My first classifier accuracy experimental set-up is as follows:

  1. I randomly selected 12,000 OpenTable reviews. The set was balanced in the sense that 6000 were positive (4-5 stars) and 6000 were negative (1-2 stars).
  2. The classifier was a maximum entropy model. The features were all the word-level features determined by the tokenizing function in question.
  3. The amount of training data is likely to be a major factor in performance, so I tested at training sizes from 250 texts to 6000 texts, in increments of 250.
  4. At each training-set size N, I performed 10-fold cross-validation: for 10 runs, the data were randomly split into a training set of size N and a testing set of size 6000. The accuracy results from these 10 runs were averaged.

Figure fig:tokenizer_accuracy reports the results of these experiments.

Figure fig:tokenizer_accuracy
Assessing tokenization algorithms via classification.
figures/tokenizer-accuracy.png

In addition, I ran a version of the above experiment where the testing data were drawn, not from the same source as the training data, but rather from another corpus with the same kind of star-rating mark-up — in this case, 6000 user-supplied IMDB reviews. Such out-of-domain testing provides insight into how portable the classifier model is.

Figure fig:tokenizer_accuracy_xtrain summarizes the results from this experiment. Overall, the performance is less good and more volatile, but sentiment-aware tokenization is still the best option.

Figure fig:tokenizer_accuracy_xtrain
Assessing tokenization algorithms via classification: out-of-domain testing on IMDB reviews.
figures/tokenizer-accuracy-xtrain.png

My take-away message is that careful tokenization pays-off, especially where there is relatively little training data available. Where there is a lot of training data, tokenization matters less, since there is enough data for the model to learn that, e.g., happy and happy," are basically both the same token, and it becomes less important to capture the effects of any particular word, emoticon, etc.

Speed

As tokenizers get more complicated, they of necessity become less efficient. Table tab:tokenizer_speed illustrates. For many applications, this is not a problem, but it can be a pressing issue if real-time results are needed.

The Catch-22 is that the really fast tokenizers require a lot more data to perform well, whereas the slow tokenizers perform well with limited data.

Tokenization is easily parallelized, so the effects of the slow-down can be mitigated by good infrastructure.

Table tab:tokenizer_speed
Tokenizer speed for 12,000 OpenTable reviews.

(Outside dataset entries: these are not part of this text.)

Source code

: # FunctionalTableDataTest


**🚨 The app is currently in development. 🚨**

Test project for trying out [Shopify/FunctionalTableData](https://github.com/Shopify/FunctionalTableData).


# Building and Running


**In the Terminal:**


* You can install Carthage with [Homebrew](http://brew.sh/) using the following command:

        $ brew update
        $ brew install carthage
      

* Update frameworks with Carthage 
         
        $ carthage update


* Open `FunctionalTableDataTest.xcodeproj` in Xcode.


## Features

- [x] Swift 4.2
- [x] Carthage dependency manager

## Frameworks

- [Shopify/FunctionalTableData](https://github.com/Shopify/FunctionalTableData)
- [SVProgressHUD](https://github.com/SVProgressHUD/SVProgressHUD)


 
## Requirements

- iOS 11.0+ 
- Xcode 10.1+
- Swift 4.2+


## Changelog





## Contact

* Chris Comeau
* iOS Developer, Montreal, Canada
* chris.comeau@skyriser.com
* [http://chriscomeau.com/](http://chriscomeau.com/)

The numbers are averages for 100 rounds. The average review length is about 50 words.
Tokenizer Total time (secs) Average secs/text
Whitespace 1.305 0.0001
Treebank 9.085 0.001
Sentiment 29.915 0.002

Summary of conclusions

  1. Good tokenizer design will pay off, especially where the amount of training data is limited.
    1. Increased classifier effectiveness
    2. Increased model portability
  2. Where there is a large amount of data, careful tokenizing is less important.
  3. Good tokenizer design might be especially important for sentiment analysis, where a lot of information is encoded in punctuation and non-standard words.
  4. Good tokenizing takes time, which might be an issue for real-time interactive systems. However, the times involved are unlikely to be prohibitive for off-line systems: tokenization is easily parallelized and can be optimized based on known properties of the text.